PySpark UDFs with Dictionary Arguments

Passing a dictionary argument to a PySpark UDF is a powerful programming technique that’ll enable you to implement some complicated algorithms that scale.

Broadcasting values and writing UDFs can be tricky. UDFs only accept arguments that are column objects and dictionaries aren’t column objects. This blog post shows you the nested function work-around that’s necessary for passing a dictionary to a UDF. It’ll also show you how to broadcast a dictionary and why broadcasting is important in a cluster environment.

Several approaches that do not work and the accompanying error messages are also presented, so you can learn more about how Spark works.

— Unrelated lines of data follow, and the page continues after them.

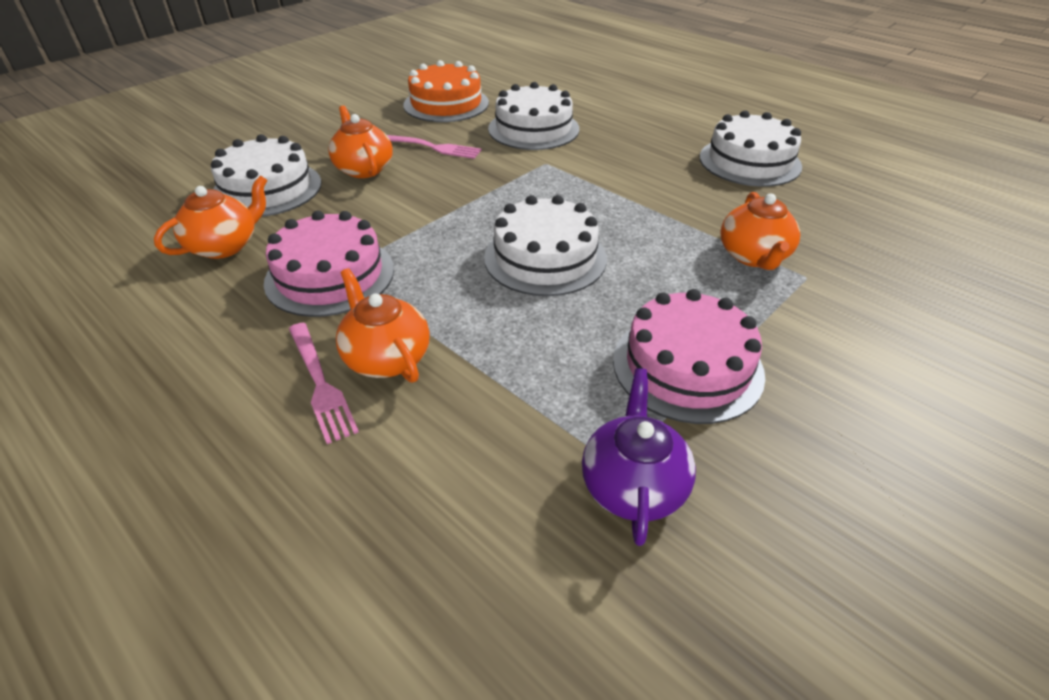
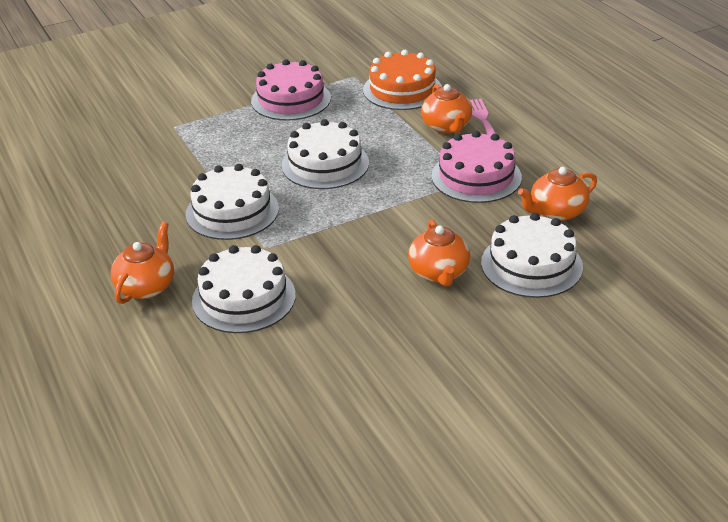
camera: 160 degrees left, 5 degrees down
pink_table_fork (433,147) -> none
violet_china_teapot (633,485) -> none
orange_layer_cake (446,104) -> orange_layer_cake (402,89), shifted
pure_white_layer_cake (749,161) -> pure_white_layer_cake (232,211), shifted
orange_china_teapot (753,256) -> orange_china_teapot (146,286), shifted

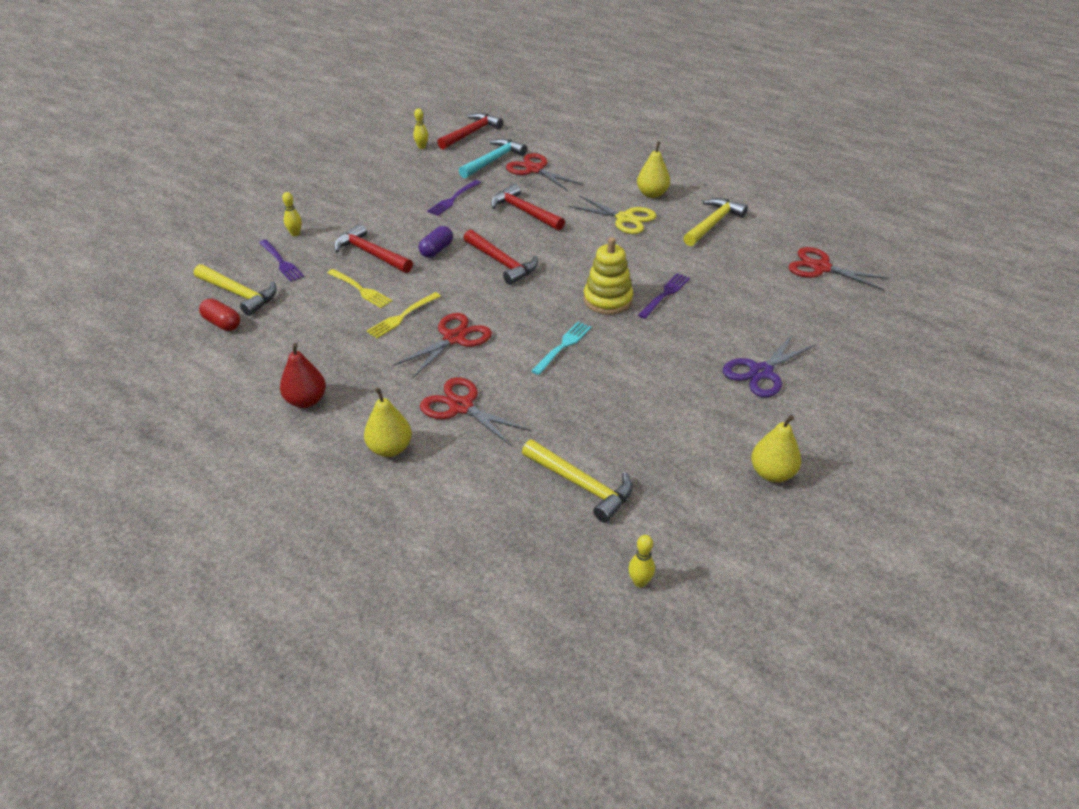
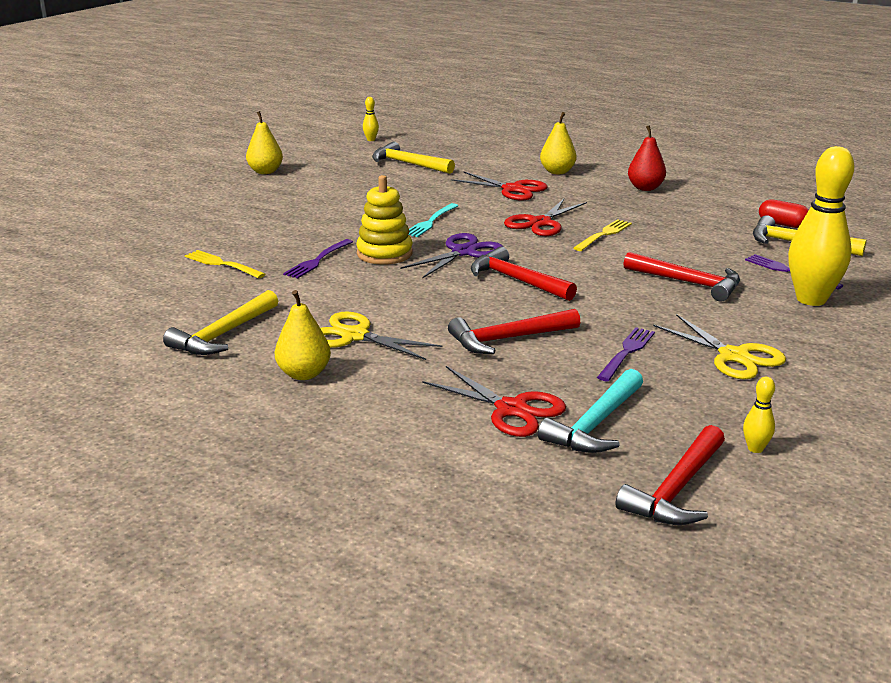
camera: 175 degrees right, 15 degrees down
violet_pill (436,250) -> none
red_shears (821,268) -> none
none -> golden_shears (733,356)
golden_table_fork (360,289) -> golden_table_fork (222,264), shifted
violet_shears (761,372) -> violet_shears (463,252), shifted
red_carpenter's_hammer (524,212) -> red_carpenter's_hammer (508,339), 120 degrees clockwise
golden_tenpin (295,234) -> golden_tenpin (811,299), x2.48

You can’t pass a dictionary as a UDF argument

Lets create a state_abbreviation UDF that takes a string and a dictionary mapping as arguments:

@F.udf(returnType=StringType())
def state_abbreviation(s, mapping):
    if s is not None:
        return mapping[s]

Create a sample DataFrame, attempt to run the state_abbreviation UDF and confirm that the code errors out because UDFs can’t take dictionary arguments.

import pyspark.sql.functions as F

df = spark.createDataFrame([
    ['Alabama',],
    ['Texas',],
    ['Antioquia',]
]).toDF('state')

mapping = {'Alabama': 'AL', 'Texas': 'TX'}

df.withColumn('state_abbreviation', state_abbreviation(F.col('state'), mapping)).show()

Here’s the error message: TypeError: Invalid argument, not a string or column: {'Alabama': 'AL', 'Texas': 'TX'} of type <class 'dict'>. For column literals, use 'lit', 'array', 'struct' or 'create_map' function..

The create_map function sounds like a promising solution in our case, but that function doesn’t help.

Let’s see if the lit function can help.

df.withColumn('state_abbreviation', state_abbreviation(F.col('state'), lit(mapping))).show()

This doesn’t work either and errors out with this message: py4j.protocol.Py4JJavaError: An error occurred while calling z:org.apache.spark.sql.functions.lit: java.lang.RuntimeException: Unsupported literal type class java.util.HashMap {Texas=TX, Alabama=AL}.

The lit() function doesn’t work with dictionaries.

Let’s try broadcasting the dictionary with the pyspark.sql.functions.broadcast() method and see if that helps.

df.withColumn('state_abbreviation', state_abbreviation(F.col('state'), F.broadcast(mapping))).show()

Broadcasting in this manner doesn’t help and yields this error message: AttributeError: 'dict' object has no attribute '_jdf'.

Broadcasting with spark.sparkContext.broadcast() will also error out. You need to approach the problem differently.

Simple solution

Create a working_fun UDF that uses a nested function to avoid passing the dictionary as an argument to the UDF.

def working_fun(mapping):
    def f(x):
        return mapping.get(x)
    return F.udf(f)

Create a sample DataFrame, run the working_fun UDF, and verify the output is accurate.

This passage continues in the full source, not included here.